42 USC 300ff-33: CDC guidelines for pregnant women
Result 1 of 1
   
 
42 USC 300ff-33: CDC guidelines for pregnant women Text contains those laws in effect on January 23, 2000
From Title 42-THE PUBLIC HEALTH AND WELFARECHAPTER 6A-PUBLIC HEALTH SERVICESUBCHAPTER XXIV-HIV HEALTH CARE SERVICES PROGRAMPart B-Care Grant Programsubpart ii-provisions concerning pregnancy and perinatal transmission of hiv

§300ff–33. CDC guidelines for pregnant women

(a) Requirement

Notwithstanding any other provision of law, a State shall, not later than 120 days after May 20, 1996, certify to the Secretary that such State has in effect regulations or measures to adopt the guidelines issued by the Centers for Disease Control and Prevention concerning recommendations for human immunodeficiency virus counseling and voluntary testing for pregnant women.

(b) Noncompliance

If a State does not provide the certification required under subsection (a) of this section within the 120-day period described in such subsection, such State shall not be eligible to receive assistance for HIV counseling and testing under this section until such certification is provided.

(c) Additional funds regarding women and infants

(1) In general

If a State provides the certification required in subsection (a) of this section and is receiving funds under this part for a fiscal year, the Secretary may (from the amounts available pursuant to paragraph (2)) make a grant to the State for the fiscal year for the following purposes:

(A) Making available to pregnant women appropriate counseling on HIV disease.

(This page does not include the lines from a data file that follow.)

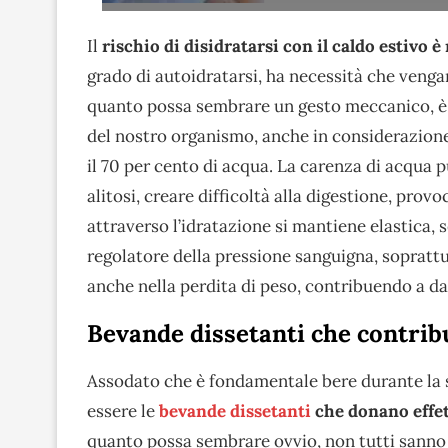
Il
rischio di disidratarsi con il caldo estivo è 
grado di autoidratarsi, ha necessità che vengan
quanto possa sembrare un gesto meccanico, è
del nostro organismo, anche in considerazione 
il 70 per cento di acqua. La carenza di acqua p
alitosi, creare difficoltà alla digestione, pro
attraverso l’idratazione si mantiene elastica,
regolatore della pressione sanguigna, soprattu
anche nella perdita di peso, contribuendo a da
Bevande dissetanti che contrib
Assodato che è fondamentale bere durante la s
essere le
bevande dissetanti
che donano effet
quanto possa sembrare ovvio, non tutti sanno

(B) Making available outreach efforts to pregnant women at high risk of HIV who are not currently receiving prenatal care.

(C) Making available to such women voluntary HIV testing for such disease.

(D) Offsetting other State costs associated with the implementation of this section and subsections (a) and (b) of section 300ff–34 of this title.

(E) Offsetting State costs associated with the implementation of mandatory newborn testing in accordance with this subchapter or at an earlier date than is required by this subchapter.

(2) Funding

For purposes of carrying out this subsection, there are authorized to be appropriated $10,000,000 for each of the fiscal years 1996 through 2000. Amounts made available under section 300ff–77 of this title for carrying out this part are not available for carrying out this section unless otherwise authorized.

(3) Priority

In awarding grants under this subsection the Secretary shall give priority to States that have the greatest proportion of HIV seroprevalance among child bearing women using the most recent data available as determined by the Centers for Disease Control and Prevention.

(July 1, 1944, ch. 373, title XXVI, §2625, as added Pub. L. 104–146, §7(b)(3), May 20, 1996, 110 Stat. 1369 .)

Effective Date

Section effective Oct. 1, 1996, see section 13 of Pub. L. 104–146, set out as an Effective Date of 1996 Amendment note under section 300ff–11 of this title.

Perinatal Transmission of HIV Disease; Congressional Findings

Section 7(a) of Pub. L. 104–146 provided that: "The Congress finds as follows:

"(1) Research studies and statewide clinical experiences have demonstrated that administration of anti-retroviral medication during pregnancy can significantly reduce the transmission of the human immunodeficiency virus (commonly known as HIV) from an infected mother to her baby.

"(2) The Centers for Disease Control and Prevention have recommended that all pregnant women receive HIV counseling; voluntary, confidential HIV testing; and appropriate medical treatment (including anti-retroviral therapy) and support services.

"(3) The provision of such testing without access to such counseling, treatment, and services will not improve the health of the woman or the child.

"(4) The provision of such counseling, testing, treatment, and services can reduce the number of pediatric cases of acquired immune deficiency syndrome, can improve access to and provision of medical care for the woman, and can provide opportunities for counseling to reduce transmission among adults, and from mother to child.

"(5) The provision of such counseling, testing, treatment, and services can reduce the overall cost of pediatric cases of acquired immune deficiency syndrome.

"(6) The cancellation or limitation of health insurance or other health coverage on the basis of HIV status should be impermissible under applicable law. Such cancellation or limitation could result in disincentives for appropriate counseling, testing, treatment, and services.

"(7) For the reasons specified in paragraphs (1) through (6)-

"(A) routine HIV counseling and voluntary testing of pregnant women should become the standard of care; and

"(B) the relevant medical organizations as well as public health officials should issue guidelines making such counseling and testing the standard of care."

Section Referred to in Other Sections

This section is referred to in section 300ff–34 of this title.